Alcatel-Lucent third quarter revenue highlights

Alcatel-Lucent announcing the third quarter revenue presented a rosy picture about the future about the telecom equipment maker as the company started responding well in line with its new Shift Plan strategy.

TelecomLead.com is presenting Alcatel-Lucent third quarter revenue highlights

Alcatel-Lucent third quarter revenue increased 7 percent year-on-year to Euro 3,668 million. Alcatel-Lucent reported net loss of Euro 200 million for the period.

The Core Networking segment grew 6.0 percent, driven by IP Routing.

In the Access segment, both Wireless and Fixed Networks enjoyed a strong performance, driven by broadband roll-outs partially offset by declines in legacy technologies. This is partially offset by the decrease in revenues from Managed Services.

Alcatel Lucent

Revenue from North America rose 20 percent.

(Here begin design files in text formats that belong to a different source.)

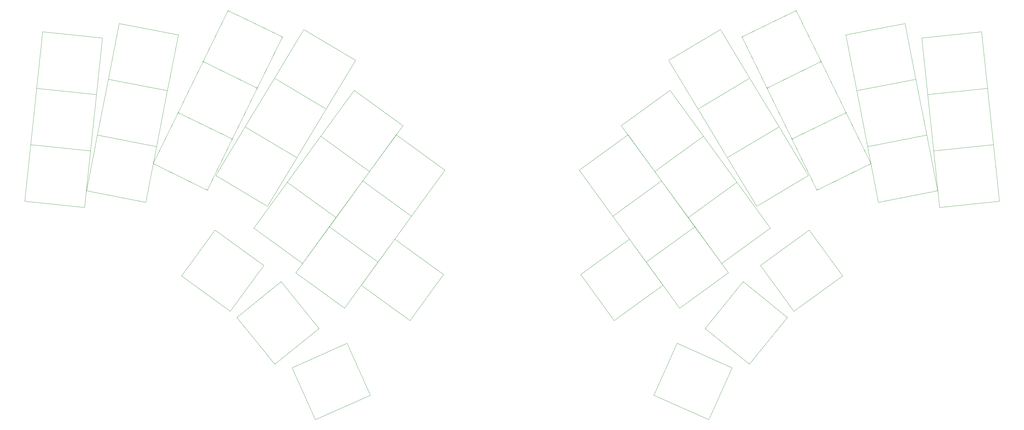
<source format=gbr>
G04 #@! TF.GenerationSoftware,KiCad,Pcbnew,8.0.3*
G04 #@! TF.CreationDate,2024-06-16T15:20:09+01:00*
G04 #@! TF.ProjectId,ykb,796b622e-6b69-4636-9164-5f7063625858,v1.0.0*
G04 #@! TF.SameCoordinates,Original*
G04 #@! TF.FileFunction,OtherDrawing,Comment*
%FSLAX46Y46*%
G04 Gerber Fmt 4.6, Leading zero omitted, Abs format (unit mm)*
G04 Created by KiCad (PCBNEW 8.0.3) date 2024-06-16 15:20:09*
%MOMM*%
%LPD*%
G01*
G04 APERTURE LIST*
%ADD10C,0.100000*%
G04 APERTURE END LIST*
D10*
G04 #@! TO.C,S44*
X274235352Y-201969727D02*
X267320829Y-217500000D01*
X267320829Y-217500000D02*
X283764648Y-224821259D01*
X283764648Y-224821259D02*
X290679171Y-209290986D01*
X290679171Y-209290986D02*
X274235352Y-201969727D01*
G04 #@! TO.C,S43*
X282689030Y-197512886D02*
X295900511Y-208211333D01*
X295900511Y-208211333D02*
X307228278Y-194222706D01*
X307228278Y-194222706D02*
X294016797Y-183524259D01*
X294016797Y-183524259D02*
X282689030Y-197512886D01*
G04 #@! TO.C,S42*
X299135547Y-178649225D02*
X309127897Y-192402514D01*
X309127897Y-192402514D02*
X323690203Y-181822379D01*
X323690203Y-181822379D02*
X313697853Y-168069090D01*
X313697853Y-168069090D02*
X299135547Y-178649225D01*
G04 #@! TO.C,S41*
X245492980Y-181375138D02*
X255485330Y-195128427D01*
X255485330Y-195128427D02*
X270047636Y-184548292D01*
X270047636Y-184548292D02*
X260055286Y-170795003D01*
X260055286Y-170795003D02*
X245492980Y-181375138D01*
G04 #@! TO.C,S40*
X245066762Y-150165070D02*
X255059112Y-163918359D01*
X255059112Y-163918359D02*
X269621418Y-153338224D01*
X269621418Y-153338224D02*
X259629068Y-139584935D01*
X259629068Y-139584935D02*
X245066762Y-150165070D01*
G04 #@! TO.C,S39*
X255059111Y-163918359D02*
X265051461Y-177671648D01*
X265051461Y-177671648D02*
X279613767Y-167091513D01*
X279613767Y-167091513D02*
X269621417Y-153338224D01*
X269621417Y-153338224D02*
X255059111Y-163918359D01*
G04 #@! TO.C,S38*
X265051460Y-177671648D02*
X275043810Y-191424937D01*
X275043810Y-191424937D02*
X289606116Y-180844802D01*
X289606116Y-180844802D02*
X279613766Y-167091513D01*
X279613766Y-167091513D02*
X265051460Y-177671648D01*
G04 #@! TO.C,S37*
X257630598Y-136834278D02*
X267622948Y-150587567D01*
X267622948Y-150587567D02*
X282185254Y-140007432D01*
X282185254Y-140007432D02*
X272192904Y-126254143D01*
X272192904Y-126254143D02*
X257630598Y-136834278D01*
G04 #@! TO.C,S36*
X267622947Y-150587567D02*
X277615297Y-164340856D01*
X277615297Y-164340856D02*
X292177603Y-153760721D01*
X292177603Y-153760721D02*
X282185253Y-140007432D01*
X282185253Y-140007432D02*
X267622947Y-150587567D01*
G04 #@! TO.C,S35*
X277615296Y-164340856D02*
X287607646Y-178094145D01*
X287607646Y-178094145D02*
X302169952Y-167514010D01*
X302169952Y-167514010D02*
X292177602Y-153760721D01*
X292177602Y-153760721D02*
X277615296Y-164340856D01*
G04 #@! TO.C,S34*
X271776672Y-117287656D02*
X280532319Y-131859500D01*
X280532319Y-131859500D02*
X295961330Y-122588814D01*
X295961330Y-122588814D02*
X287205683Y-108016970D01*
X287205683Y-108016970D02*
X271776672Y-117287656D01*
G04 #@! TO.C,S33*
X280532319Y-131859500D02*
X289287966Y-146431344D01*
X289287966Y-146431344D02*
X304716977Y-137160658D01*
X304716977Y-137160658D02*
X295961330Y-122588814D01*
X295961330Y-122588814D02*
X280532319Y-131859500D01*
G04 #@! TO.C,S32*
X289287966Y-146431344D02*
X298043613Y-161003188D01*
X298043613Y-161003188D02*
X313472624Y-151732502D01*
X313472624Y-151732502D02*
X304716977Y-137160658D01*
X304716977Y-137160658D02*
X289287966Y-146431344D01*
G04 #@! TO.C,S31*
X293621749Y-110258190D02*
X301074058Y-125537689D01*
X301074058Y-125537689D02*
X317252351Y-117647008D01*
X317252351Y-117647008D02*
X309800042Y-102367509D01*
X309800042Y-102367509D02*
X293621749Y-110258190D01*
G04 #@! TO.C,S30*
X301074058Y-125537689D02*
X308526367Y-140817188D01*
X308526367Y-140817188D02*
X324704660Y-132926507D01*
X324704660Y-132926507D02*
X317252351Y-117647008D01*
X317252351Y-117647008D02*
X301074058Y-125537689D01*
G04 #@! TO.C,S29*
X308526368Y-140817188D02*
X315978677Y-156096687D01*
X315978677Y-156096687D02*
X332156970Y-148206006D01*
X332156970Y-148206006D02*
X324704661Y-132926507D01*
X324704661Y-132926507D02*
X308526368Y-140817188D01*
G04 #@! TO.C,S28*
X324671683Y-109688991D02*
X327915436Y-126376653D01*
X327915436Y-126376653D02*
X345584725Y-122942091D01*
X345584725Y-122942091D02*
X342340972Y-106254429D01*
X342340972Y-106254429D02*
X324671683Y-109688991D01*
G04 #@! TO.C,S27*
X327915435Y-126376653D02*
X331159188Y-143064315D01*
X331159188Y-143064315D02*
X348828477Y-139629753D01*
X348828477Y-139629753D02*
X345584724Y-122942091D01*
X345584724Y-122942091D02*
X327915435Y-126376653D01*
G04 #@! TO.C,S26*
X331159188Y-143064316D02*
X334402941Y-159751978D01*
X334402941Y-159751978D02*
X352072230Y-156317416D01*
X352072230Y-156317416D02*
X348828477Y-139629754D01*
X348828477Y-139629754D02*
X331159188Y-143064316D01*
G04 #@! TO.C,S25*
X347344717Y-110593595D02*
X349121701Y-127500467D01*
X349121701Y-127500467D02*
X367023095Y-125618955D01*
X367023095Y-125618955D02*
X365246111Y-108712083D01*
X365246111Y-108712083D02*
X347344717Y-110593595D01*
G04 #@! TO.C,S24*
X349121701Y-127500467D02*
X350898685Y-144407339D01*
X350898685Y-144407339D02*
X368800079Y-142525827D01*
X368800079Y-142525827D02*
X367023095Y-125618955D01*
X367023095Y-125618955D02*
X349121701Y-127500467D01*
G04 #@! TO.C,S23*
X350898685Y-144407339D02*
X352675669Y-161314211D01*
X352675669Y-161314211D02*
X370577063Y-159432699D01*
X370577063Y-159432699D02*
X368800079Y-142525827D01*
X368800079Y-142525827D02*
X350898685Y-144407339D01*
G04 #@! TO.C,S22*
X159320829Y-209290986D02*
X166235352Y-224821259D01*
X166235352Y-224821259D02*
X182679171Y-217500000D01*
X182679171Y-217500000D02*
X175764648Y-201969727D01*
X175764648Y-201969727D02*
X159320829Y-209290986D01*
G04 #@! TO.C,S21*
X155983202Y-183524259D02*
X142771721Y-194222706D01*
X142771721Y-194222706D02*
X154099488Y-208211333D01*
X154099488Y-208211333D02*
X167310969Y-197512886D01*
X167310969Y-197512886D02*
X155983202Y-183524259D01*
G04 #@! TO.C,S20*
X136302146Y-168069090D02*
X126309796Y-181822379D01*
X126309796Y-181822379D02*
X140872102Y-192402514D01*
X140872102Y-192402514D02*
X150864452Y-178649225D01*
X150864452Y-178649225D02*
X136302146Y-168069090D01*
G04 #@! TO.C,S19*
X189944714Y-170795003D02*
X179952364Y-184548292D01*
X179952364Y-184548292D02*
X194514670Y-195128427D01*
X194514670Y-195128427D02*
X204507020Y-181375138D01*
X204507020Y-181375138D02*
X189944714Y-170795003D01*
G04 #@! TO.C,S18*
X190370932Y-139584935D02*
X180378582Y-153338224D01*
X180378582Y-153338224D02*
X194940888Y-163918359D01*
X194940888Y-163918359D02*
X204933238Y-150165070D01*
X204933238Y-150165070D02*
X190370932Y-139584935D01*
G04 #@! TO.C,S17*
X180378582Y-153338224D02*
X170386232Y-167091513D01*
X170386232Y-167091513D02*
X184948538Y-177671648D01*
X184948538Y-177671648D02*
X194940888Y-163918359D01*
X194940888Y-163918359D02*
X180378582Y-153338224D01*
G04 #@! TO.C,S16*
X170386233Y-167091513D02*
X160393883Y-180844802D01*
X160393883Y-180844802D02*
X174956189Y-191424937D01*
X174956189Y-191424937D02*
X184948539Y-177671648D01*
X184948539Y-177671648D02*
X170386233Y-167091513D01*
G04 #@! TO.C,S15*
X177807095Y-126254143D02*
X167814745Y-140007432D01*
X167814745Y-140007432D02*
X182377051Y-150587567D01*
X182377051Y-150587567D02*
X192369401Y-136834278D01*
X192369401Y-136834278D02*
X177807095Y-126254143D01*
G04 #@! TO.C,S14*
X167814746Y-140007432D02*
X157822396Y-153760721D01*
X157822396Y-153760721D02*
X172384702Y-164340856D01*
X172384702Y-164340856D02*
X182377052Y-150587567D01*
X182377052Y-150587567D02*
X167814746Y-140007432D01*
G04 #@! TO.C,S13*
X157822397Y-153760721D02*
X147830047Y-167514010D01*
X147830047Y-167514010D02*
X162392353Y-178094145D01*
X162392353Y-178094145D02*
X172384703Y-164340856D01*
X172384703Y-164340856D02*
X157822397Y-153760721D01*
G04 #@! TO.C,S12*
X162794316Y-108016970D02*
X154038669Y-122588814D01*
X154038669Y-122588814D02*
X169467680Y-131859500D01*
X169467680Y-131859500D02*
X178223327Y-117287656D01*
X178223327Y-117287656D02*
X162794316Y-108016970D01*
G04 #@! TO.C,S11*
X154038669Y-122588814D02*
X145283022Y-137160658D01*
X145283022Y-137160658D02*
X160712033Y-146431344D01*
X160712033Y-146431344D02*
X169467680Y-131859500D01*
X169467680Y-131859500D02*
X154038669Y-122588814D01*
G04 #@! TO.C,S10*
X145283022Y-137160658D02*
X136527375Y-151732502D01*
X136527375Y-151732502D02*
X151956386Y-161003188D01*
X151956386Y-161003188D02*
X160712033Y-146431344D01*
X160712033Y-146431344D02*
X145283022Y-137160658D01*
G04 #@! TO.C,S9*
X140199958Y-102367509D02*
X132747649Y-117647008D01*
X132747649Y-117647008D02*
X148925942Y-125537689D01*
X148925942Y-125537689D02*
X156378251Y-110258190D01*
X156378251Y-110258190D02*
X140199958Y-102367509D01*
G04 #@! TO.C,S8*
X132747648Y-117647008D02*
X125295339Y-132926507D01*
X125295339Y-132926507D02*
X141473632Y-140817188D01*
X141473632Y-140817188D02*
X148925941Y-125537689D01*
X148925941Y-125537689D02*
X132747648Y-117647008D01*
G04 #@! TO.C,S7*
X125295339Y-132926507D02*
X117843030Y-148206006D01*
X117843030Y-148206006D02*
X134021323Y-156096687D01*
X134021323Y-156096687D02*
X141473632Y-140817188D01*
X141473632Y-140817188D02*
X125295339Y-132926507D01*
G04 #@! TO.C,S6*
X107659028Y-106254429D02*
X104415275Y-122942091D01*
X104415275Y-122942091D02*
X122084564Y-126376653D01*
X122084564Y-126376653D02*
X125328317Y-109688991D01*
X125328317Y-109688991D02*
X107659028Y-106254429D01*
G04 #@! TO.C,S5*
X104415275Y-122942091D02*
X101171522Y-139629753D01*
X101171522Y-139629753D02*
X118840811Y-143064315D01*
X118840811Y-143064315D02*
X122084564Y-126376653D01*
X122084564Y-126376653D02*
X104415275Y-122942091D01*
G04 #@! TO.C,S4*
X101171522Y-139629754D02*
X97927769Y-156317416D01*
X97927769Y-156317416D02*
X115597058Y-159751978D01*
X115597058Y-159751978D02*
X118840811Y-143064316D01*
X118840811Y-143064316D02*
X101171522Y-139629754D01*
G04 #@! TO.C,S3*
X84753888Y-108712083D02*
X82976904Y-125618955D01*
X82976904Y-125618955D02*
X100878298Y-127500467D01*
X100878298Y-127500467D02*
X102655282Y-110593595D01*
X102655282Y-110593595D02*
X84753888Y-108712083D01*
G04 #@! TO.C,S2*
X82976904Y-125618955D02*
X81199920Y-142525827D01*
X81199920Y-142525827D02*
X99101314Y-144407339D01*
X99101314Y-144407339D02*
X100878298Y-127500467D01*
X100878298Y-127500467D02*
X82976904Y-125618955D01*
G04 #@! TO.C,S1*
X81199920Y-142525827D02*
X79422936Y-159432699D01*
X79422936Y-159432699D02*
X97324330Y-161314211D01*
X97324330Y-161314211D02*
X99101314Y-144407339D01*
X99101314Y-144407339D02*
X81199920Y-142525827D01*
G04 #@! TD*
M02*

</source>
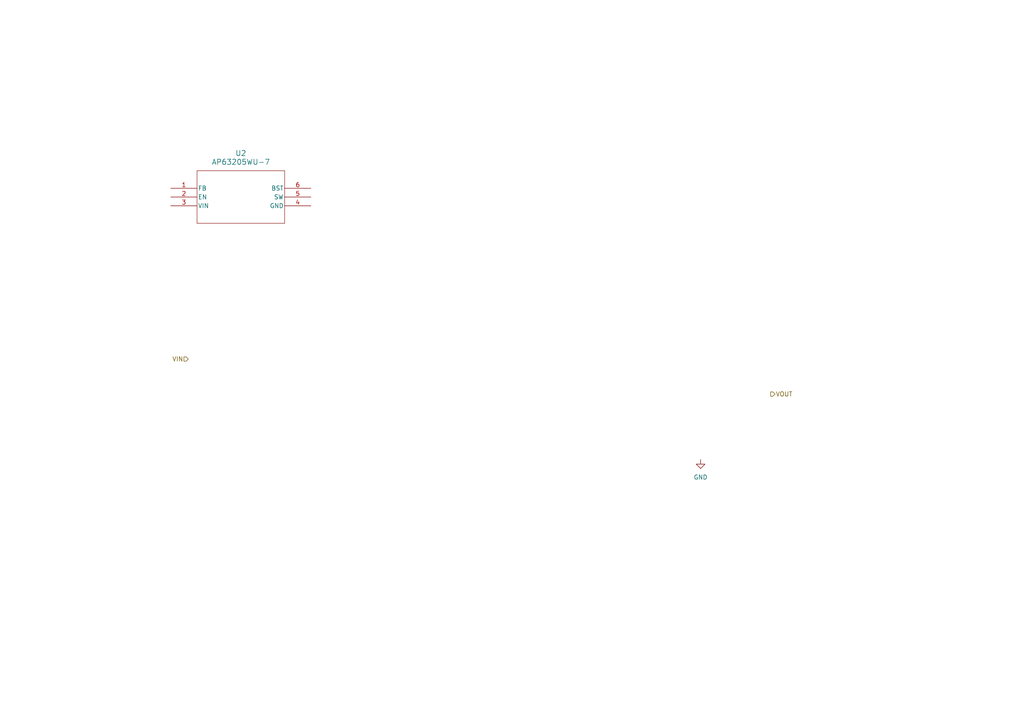
<source format=kicad_sch>
(kicad_sch
	(version 20250114)
	(generator "eeschema")
	(generator_version "9.0")
	(uuid "9091efec-18aa-4a95-93e8-e9ce2b046755")
	(paper "A4")
	(lib_symbols
		(symbol "AP63205WU-7:AP63205WU-7"
			(pin_names
				(offset 0.254)
			)
			(exclude_from_sim no)
			(in_bom yes)
			(on_board yes)
			(property "Reference" "U"
				(at 20.32 10.16 0)
				(effects
					(font
						(size 1.524 1.524)
					)
				)
			)
			(property "Value" "AP63205WU-7"
				(at 20.32 7.62 0)
				(effects
					(font
						(size 1.524 1.524)
					)
				)
			)
			(property "Footprint" "SOIC_05WU-7_DIO"
				(at 0 0 0)
				(effects
					(font
						(size 1.27 1.27)
						(italic yes)
					)
					(hide yes)
				)
			)
			(property "Datasheet" "AP63205WU-7"
				(at 0 0 0)
				(effects
					(font
						(size 1.27 1.27)
						(italic yes)
					)
					(hide yes)
				)
			)
			(property "Description" ""
				(at 0 0 0)
				(effects
					(font
						(size 1.27 1.27)
					)
					(hide yes)
				)
			)
			(property "ki_locked" ""
				(at 0 0 0)
				(effects
					(font
						(size 1.27 1.27)
					)
				)
			)
			(property "ki_keywords" "AP63205WU-7"
				(at 0 0 0)
				(effects
					(font
						(size 1.27 1.27)
					)
					(hide yes)
				)
			)
			(property "ki_fp_filters" "SOIC_05WU-7_DIO SOIC_05WU-7_DIO-M SOIC_05WU-7_DIO-L"
				(at 0 0 0)
				(effects
					(font
						(size 1.27 1.27)
					)
					(hide yes)
				)
			)
			(symbol "AP63205WU-7_0_1"
				(polyline
					(pts
						(xy 7.62 5.08) (xy 7.62 -10.16)
					)
					(stroke
						(width 0.127)
						(type default)
					)
					(fill
						(type none)
					)
				)
				(polyline
					(pts
						(xy 7.62 -10.16) (xy 33.02 -10.16)
					)
					(stroke
						(width 0.127)
						(type default)
					)
					(fill
						(type none)
					)
				)
				(polyline
					(pts
						(xy 33.02 5.08) (xy 7.62 5.08)
					)
					(stroke
						(width 0.127)
						(type default)
					)
					(fill
						(type none)
					)
				)
				(polyline
					(pts
						(xy 33.02 -10.16) (xy 33.02 5.08)
					)
					(stroke
						(width 0.127)
						(type default)
					)
					(fill
						(type none)
					)
				)
				(pin unspecified line
					(at 0 0 0)
					(length 7.62)
					(name "FB"
						(effects
							(font
								(size 1.27 1.27)
							)
						)
					)
					(number "1"
						(effects
							(font
								(size 1.27 1.27)
							)
						)
					)
				)
				(pin unspecified line
					(at 0 -2.54 0)
					(length 7.62)
					(name "EN"
						(effects
							(font
								(size 1.27 1.27)
							)
						)
					)
					(number "2"
						(effects
							(font
								(size 1.27 1.27)
							)
						)
					)
				)
				(pin unspecified line
					(at 0 -5.08 0)
					(length 7.62)
					(name "VIN"
						(effects
							(font
								(size 1.27 1.27)
							)
						)
					)
					(number "3"
						(effects
							(font
								(size 1.27 1.27)
							)
						)
					)
				)
				(pin unspecified line
					(at 40.64 0 180)
					(length 7.62)
					(name "BST"
						(effects
							(font
								(size 1.27 1.27)
							)
						)
					)
					(number "6"
						(effects
							(font
								(size 1.27 1.27)
							)
						)
					)
				)
				(pin unspecified line
					(at 40.64 -2.54 180)
					(length 7.62)
					(name "SW"
						(effects
							(font
								(size 1.27 1.27)
							)
						)
					)
					(number "5"
						(effects
							(font
								(size 1.27 1.27)
							)
						)
					)
				)
				(pin power_out line
					(at 40.64 -5.08 180)
					(length 7.62)
					(name "GND"
						(effects
							(font
								(size 1.27 1.27)
							)
						)
					)
					(number "4"
						(effects
							(font
								(size 1.27 1.27)
							)
						)
					)
				)
			)
			(embedded_fonts no)
		)
		(symbol "power:GND"
			(power)
			(pin_numbers
				(hide yes)
			)
			(pin_names
				(offset 0)
				(hide yes)
			)
			(exclude_from_sim no)
			(in_bom yes)
			(on_board yes)
			(property "Reference" "#PWR"
				(at 0 -6.35 0)
				(effects
					(font
						(size 1.27 1.27)
					)
					(hide yes)
				)
			)
			(property "Value" "GND"
				(at 0 -3.81 0)
				(effects
					(font
						(size 1.27 1.27)
					)
				)
			)
			(property "Footprint" ""
				(at 0 0 0)
				(effects
					(font
						(size 1.27 1.27)
					)
					(hide yes)
				)
			)
			(property "Datasheet" ""
				(at 0 0 0)
				(effects
					(font
						(size 1.27 1.27)
					)
					(hide yes)
				)
			)
			(property "Description" "Power symbol creates a global label with name \"GND\" , ground"
				(at 0 0 0)
				(effects
					(font
						(size 1.27 1.27)
					)
					(hide yes)
				)
			)
			(property "ki_keywords" "global power"
				(at 0 0 0)
				(effects
					(font
						(size 1.27 1.27)
					)
					(hide yes)
				)
			)
			(symbol "GND_0_1"
				(polyline
					(pts
						(xy 0 0) (xy 0 -1.27) (xy 1.27 -1.27) (xy 0 -2.54) (xy -1.27 -1.27) (xy 0 -1.27)
					)
					(stroke
						(width 0)
						(type default)
					)
					(fill
						(type none)
					)
				)
			)
			(symbol "GND_1_1"
				(pin power_in line
					(at 0 0 270)
					(length 0)
					(name "~"
						(effects
							(font
								(size 1.27 1.27)
							)
						)
					)
					(number "1"
						(effects
							(font
								(size 1.27 1.27)
							)
						)
					)
				)
			)
			(embedded_fonts no)
		)
	)
	(hierarchical_label "VOUT"
		(shape output)
		(at 223.52 114.3 0)
		(effects
			(font
				(size 1.27 1.27)
			)
			(justify left)
		)
		(uuid "360281df-0655-446c-ad4d-8d947f4fad74")
	)
	(hierarchical_label "VIN"
		(shape input)
		(at 54.61 104.14 180)
		(effects
			(font
				(size 1.27 1.27)
			)
			(justify right)
		)
		(uuid "e3699a0c-520a-40cd-a23a-17dd657eb0e6")
	)
	(symbol
		(lib_id "AP63205WU-7:AP63205WU-7")
		(at 49.53 54.61 0)
		(unit 1)
		(exclude_from_sim no)
		(in_bom yes)
		(on_board yes)
		(dnp no)
		(fields_autoplaced yes)
		(uuid "3b24b3ca-1ca7-4bc9-8f07-da2b599a471b")
		(property "Reference" "U2"
			(at 69.85 44.45 0)
			(effects
				(font
					(size 1.524 1.524)
				)
			)
		)
		(property "Value" "AP63205WU-7"
			(at 69.85 46.99 0)
			(effects
				(font
					(size 1.524 1.524)
				)
			)
		)
		(property "Footprint" "SOIC_05WU-7_DIO"
			(at 49.53 54.61 0)
			(effects
				(font
					(size 1.27 1.27)
					(italic yes)
				)
				(hide yes)
			)
		)
		(property "Datasheet" "AP63205WU-7"
			(at 49.53 54.61 0)
			(effects
				(font
					(size 1.27 1.27)
					(italic yes)
				)
				(hide yes)
			)
		)
		(property "Description" ""
			(at 49.53 54.61 0)
			(effects
				(font
					(size 1.27 1.27)
				)
				(hide yes)
			)
		)
		(pin "1"
			(uuid "beb01e6b-4369-4698-a3fd-e5be5df2b378")
		)
		(pin "2"
			(uuid "a52c9e2d-3f1a-4688-94e6-750ec98ab18b")
		)
		(pin "3"
			(uuid "a3132396-4a23-45b5-a356-dead37c1f14d")
		)
		(pin "6"
			(uuid "8d61bc0e-c855-43fb-a2bf-c6cd6c8893ed")
		)
		(pin "5"
			(uuid "843d6e62-94d0-47ae-a978-436267edd35d")
		)
		(pin "4"
			(uuid "d5661a58-7df8-4fec-9bad-4b2f9ef07e75")
		)
		(instances
			(project "power_distribution"
				(path "/60722063-abcd-445d-bfe3-2bc3b4deef0d/e07a9241-783b-4e5c-9524-3952a51d89e7"
					(reference "U2")
					(unit 1)
				)
			)
		)
	)
	(symbol
		(lib_id "power:GND")
		(at 203.2 133.35 0)
		(unit 1)
		(exclude_from_sim no)
		(in_bom yes)
		(on_board yes)
		(dnp no)
		(fields_autoplaced yes)
		(uuid "59e621c4-a252-40ea-a5aa-a34205a59080")
		(property "Reference" "#PWR0101"
			(at 203.2 139.7 0)
			(effects
				(font
					(size 1.27 1.27)
				)
				(hide yes)
			)
		)
		(property "Value" "GND"
			(at 203.2 138.43 0)
			(effects
				(font
					(size 1.27 1.27)
				)
			)
		)
		(property "Footprint" ""
			(at 203.2 133.35 0)
			(effects
				(font
					(size 1.27 1.27)
				)
				(hide yes)
			)
		)
		(property "Datasheet" ""
			(at 203.2 133.35 0)
			(effects
				(font
					(size 1.27 1.27)
				)
				(hide yes)
			)
		)
		(property "Description" "Power symbol creates a global label with name \"GND\" , ground"
			(at 203.2 133.35 0)
			(effects
				(font
					(size 1.27 1.27)
				)
				(hide yes)
			)
		)
		(pin "1"
			(uuid "c985fc0b-8f41-407a-b370-09f7138b5ac6")
		)
		(instances
			(project "power_distribution"
				(path "/60722063-abcd-445d-bfe3-2bc3b4deef0d/e07a9241-783b-4e5c-9524-3952a51d89e7"
					(reference "#PWR0101")
					(unit 1)
				)
			)
		)
	)
)

</source>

China was stable in terms of revenues. Alcatel-Lucent does not share India specific data.

APAC declined 4 percent.

Western Europe grew more than 5 percent.

LTE strategy worked well and Alcatel-Lucent bagged Sprint, Telefónica and China Mobile deals.

Wireless access grew 18 percent with LTE revenue more than doubling. US, Asia-Pacific and EMEA chipped in substantial growth. This will be a big worry for NSN, Ericsson, Huawei and ZTE – all are focusing on major LTE deals.

Deals with Verizon, AT&T and Sprint supported the third quarter sales growth.

Access was back to profitability after several quarters of losses with a strong contribution from fixed networks.

Core Networking and Access segments are contributing to the cash flow.

IP routing rose 15 percent, driven notably by APAC and a second quarter of growth in EMEA.

IP transport grew 1.8 percent. IP platform grew 1.2 percent. SDM revenues almost doubled year-on-year.

IP platforms rose by low single-digits, driven by IMS voice over LTE and customer experience, which is highlight by a revenue increase of plus 13 percent over the first nine months of the year.

WDM revenue growth accelerated to 10 percent driven by Americas and Asia-Pacific. The 1830 platform is now representing 38 percent of terrestrial current sales compared to 34 percent in the first half and 24 percent in Q3 2012.

Submarine business grew plus 4 percent.

Fixed access grew close to 6 percent with strong growth in copper driven by Americas and EMEA and fiber also witnessing good traction in the Americas. Copper and fiber solutions grew more than 10 percent.

Managed services, in line with its Shift Plan strategy, decreased revenues by 25 percent. Alcatel-Lucent completed the restructuring of managed service business by addressing all of the 15 identified contracts. This has a negative impact on the topline but has improved its profitability.

Future

Alcatel-Lucent expects its business in the fourth quarter of the year to be driven by a strong seasonal activity, and to exceed the top end of the Euro 250-300 million in fixed costs savings for the full year announced by the Shift Plan.

Michael Soper, Networking & Mobility Analyst at TBR said despite its more focused portfolio, which accelerates the shift away from legacy technologies, Alcatel-Lucent’s core segments should be able to carry the company to revenue growth in 2014.

Wireless Access scored key TD-LTE wins with Sprint, China Mobile and China Telecom, and has opportunities in LTE overlay in Europe. Core Networking is gaining traction in next-generation technology, with even the optical-heavy IP Transport segment scoring roughly flat revenue growth year-to-year.